ALEXANDRIA, Va. — A federal jury decided Wednesday to spare the life of Zacarias Moussaoui, ensuring that the first person to be held accountable for the Sept. 11 terrorist attacks will spend the rest of his life in prison.
The jury reached its decision after seven days of deliberations, and its verdict paperwork showed that the nine men and three women were widely split over how to punish the man who claimed he was to fly a fifth plane into the White House but whose trial suggested he actually knew little about the Sept. 11 plot.
The verdict ended a six-week trial punctuated by frequent outbursts from Moussaoui, tape recordings from the doomed United Flight 93, interrogation reports from the jailed Sept. 11 mastermind and the near-collapse of the prosecution after a government lawyer defied the judge's orders.
The 37-year-old French Moroccan convicted terrorist sat ramrod-straight along a side wall in the courtroom and appeared to be silently praying as the jurors, looking exhausted, filed into the courtroom late in the afternoon.
When U.S. District Judge Leonie M. Brinkema read the verdict and announced that the decision was life without parole, Moussaoui -- who refused to stand -- betrayed no surprise.
But when the courtroom was being cleared, he gleefully boasted that he had beaten the American judicial system, especially David J. Novak, the assistant federal prosecutor brought in as the government's death penalty expert.
Moussaoui clapped his hands and shouted: "America, you lost! David Novak, you lost! I won!"
Outside the courthouse, security was exceptionally tight. Scores of federal marshals and local sheriff's deputies, some with machine guns, ringed the area. Others were perched on rooftops, while government helicopters hovered above.
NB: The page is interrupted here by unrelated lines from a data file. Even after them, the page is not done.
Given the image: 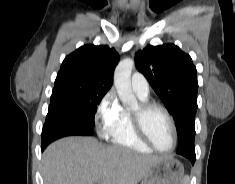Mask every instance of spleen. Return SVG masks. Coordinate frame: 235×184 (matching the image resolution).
<instances>
[{"label": "spleen", "mask_w": 235, "mask_h": 184, "mask_svg": "<svg viewBox=\"0 0 235 184\" xmlns=\"http://www.w3.org/2000/svg\"><path fill=\"white\" fill-rule=\"evenodd\" d=\"M183 184H189V176H185V178H183Z\"/></svg>", "instance_id": "1"}]
</instances>
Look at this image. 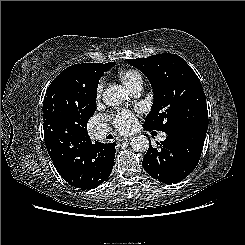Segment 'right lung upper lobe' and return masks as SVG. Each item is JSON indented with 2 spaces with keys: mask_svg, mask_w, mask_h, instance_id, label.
Returning a JSON list of instances; mask_svg holds the SVG:
<instances>
[{
  "mask_svg": "<svg viewBox=\"0 0 245 245\" xmlns=\"http://www.w3.org/2000/svg\"><path fill=\"white\" fill-rule=\"evenodd\" d=\"M115 65L82 63L63 70L49 85L43 101L45 140H73L92 114L91 90L95 82Z\"/></svg>",
  "mask_w": 245,
  "mask_h": 245,
  "instance_id": "1",
  "label": "right lung upper lobe"
}]
</instances>
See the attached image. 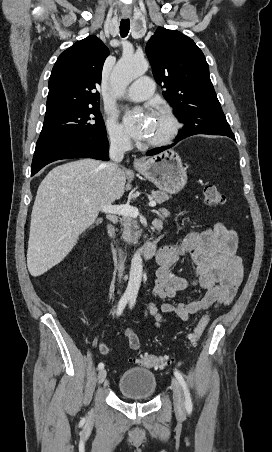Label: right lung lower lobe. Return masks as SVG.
<instances>
[{
    "instance_id": "1",
    "label": "right lung lower lobe",
    "mask_w": 272,
    "mask_h": 452,
    "mask_svg": "<svg viewBox=\"0 0 272 452\" xmlns=\"http://www.w3.org/2000/svg\"><path fill=\"white\" fill-rule=\"evenodd\" d=\"M107 136L100 139L68 137L39 139L31 165V176L45 165L60 159L93 158L108 160Z\"/></svg>"
}]
</instances>
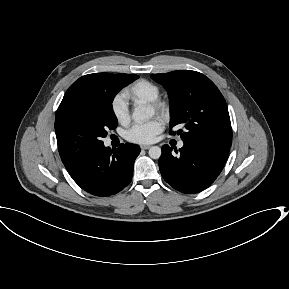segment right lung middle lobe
<instances>
[{
  "label": "right lung middle lobe",
  "instance_id": "right-lung-middle-lobe-1",
  "mask_svg": "<svg viewBox=\"0 0 289 289\" xmlns=\"http://www.w3.org/2000/svg\"><path fill=\"white\" fill-rule=\"evenodd\" d=\"M137 78L135 74H113L91 94L88 104L56 116L55 131L64 165L103 145L102 138L107 136V131L118 125L112 109L115 95Z\"/></svg>",
  "mask_w": 289,
  "mask_h": 289
}]
</instances>
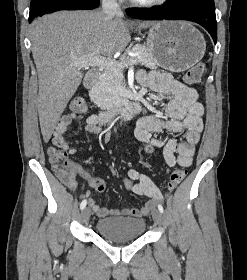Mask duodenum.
<instances>
[{
    "label": "duodenum",
    "mask_w": 247,
    "mask_h": 280,
    "mask_svg": "<svg viewBox=\"0 0 247 280\" xmlns=\"http://www.w3.org/2000/svg\"><path fill=\"white\" fill-rule=\"evenodd\" d=\"M99 73L97 71L90 72L85 80V86L88 89H92L98 81ZM140 110V105L136 101V96H132L131 100L122 104L117 108L107 109L99 114V120L102 123L109 122L111 120L126 121L131 119Z\"/></svg>",
    "instance_id": "duodenum-1"
}]
</instances>
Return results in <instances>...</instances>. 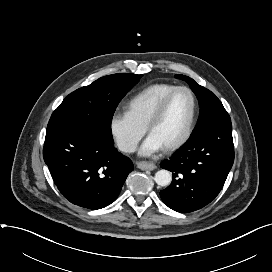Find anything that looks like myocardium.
I'll return each instance as SVG.
<instances>
[{"instance_id": "1", "label": "myocardium", "mask_w": 272, "mask_h": 272, "mask_svg": "<svg viewBox=\"0 0 272 272\" xmlns=\"http://www.w3.org/2000/svg\"><path fill=\"white\" fill-rule=\"evenodd\" d=\"M180 91H185L190 95L191 100H192V112H191L189 122L187 124V127H186L183 135L174 143L163 147V149L167 152L175 151V150L179 149L180 147H182L190 139V137L194 131L195 124L197 121V116H198V100H197L195 93L189 87H186V86H177L176 88L171 90L159 102V104L157 105V107L153 111L152 115L150 116L147 126H146V130L150 134L153 127L160 121V119L164 115V113L167 109V106H168L169 102L171 101V99L173 98V96Z\"/></svg>"}]
</instances>
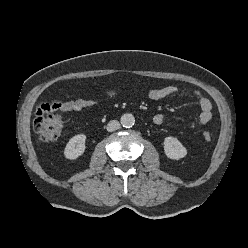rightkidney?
Instances as JSON below:
<instances>
[{"label":"right kidney","instance_id":"ca27d5eb","mask_svg":"<svg viewBox=\"0 0 248 248\" xmlns=\"http://www.w3.org/2000/svg\"><path fill=\"white\" fill-rule=\"evenodd\" d=\"M85 140L86 135L84 134H78L72 137L65 147V157L70 160L80 157L85 151Z\"/></svg>","mask_w":248,"mask_h":248}]
</instances>
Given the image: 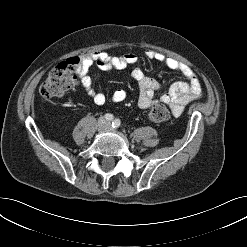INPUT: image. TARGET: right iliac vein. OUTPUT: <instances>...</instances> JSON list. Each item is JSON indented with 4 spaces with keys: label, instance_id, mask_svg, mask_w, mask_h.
I'll use <instances>...</instances> for the list:
<instances>
[{
    "label": "right iliac vein",
    "instance_id": "1",
    "mask_svg": "<svg viewBox=\"0 0 247 247\" xmlns=\"http://www.w3.org/2000/svg\"><path fill=\"white\" fill-rule=\"evenodd\" d=\"M97 128L99 131H103L105 129V120L104 119H99L97 123Z\"/></svg>",
    "mask_w": 247,
    "mask_h": 247
}]
</instances>
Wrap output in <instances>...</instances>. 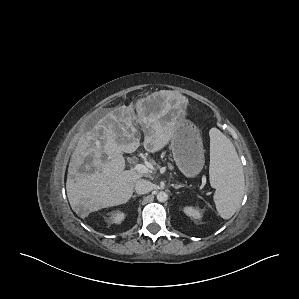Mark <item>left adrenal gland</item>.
Here are the masks:
<instances>
[{
  "label": "left adrenal gland",
  "mask_w": 299,
  "mask_h": 299,
  "mask_svg": "<svg viewBox=\"0 0 299 299\" xmlns=\"http://www.w3.org/2000/svg\"><path fill=\"white\" fill-rule=\"evenodd\" d=\"M182 187H185V185L179 184V185L174 186L175 189H179V188H182Z\"/></svg>",
  "instance_id": "1"
}]
</instances>
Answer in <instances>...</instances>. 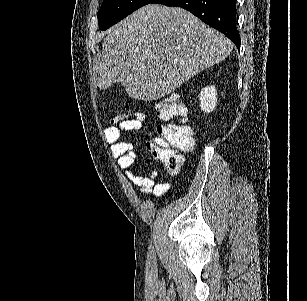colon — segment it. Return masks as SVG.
Here are the masks:
<instances>
[{"instance_id": "obj_1", "label": "colon", "mask_w": 307, "mask_h": 301, "mask_svg": "<svg viewBox=\"0 0 307 301\" xmlns=\"http://www.w3.org/2000/svg\"><path fill=\"white\" fill-rule=\"evenodd\" d=\"M156 110L162 120L169 122L157 126L156 136L148 140L147 147L169 173H176L182 164L180 151H187L194 145L192 129L185 123L186 107L177 95L170 94L158 101ZM124 118L119 114L112 122ZM143 119V114H136L128 120L142 122Z\"/></svg>"}]
</instances>
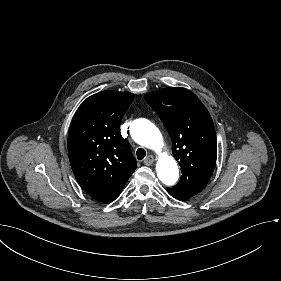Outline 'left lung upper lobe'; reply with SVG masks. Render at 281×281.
I'll list each match as a JSON object with an SVG mask.
<instances>
[{
    "label": "left lung upper lobe",
    "instance_id": "1",
    "mask_svg": "<svg viewBox=\"0 0 281 281\" xmlns=\"http://www.w3.org/2000/svg\"><path fill=\"white\" fill-rule=\"evenodd\" d=\"M172 139V153L181 166L179 183L172 187L189 197L209 181L216 164L217 142L212 118L191 91L165 88L145 94Z\"/></svg>",
    "mask_w": 281,
    "mask_h": 281
}]
</instances>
Moussaoui is to be formally sentenced this morning. He is expected to spend the rest of his life at the government's Supermax prison in Florence, Colo., where some of the country's most notorious criminals are held in permanent solitary confinement. Among those reported as being there are Unabomber Theodore Kaczynski and Olympics bomber Eric Rudolph.
When the sentencing trial began two months ago, many observers thought the government was sure to secure the death penalty because Moussaoui had pleaded guilty to being a Sept. 11 conspirator. And when Moussaoui twice testified, he all but dared the jury to put him to death.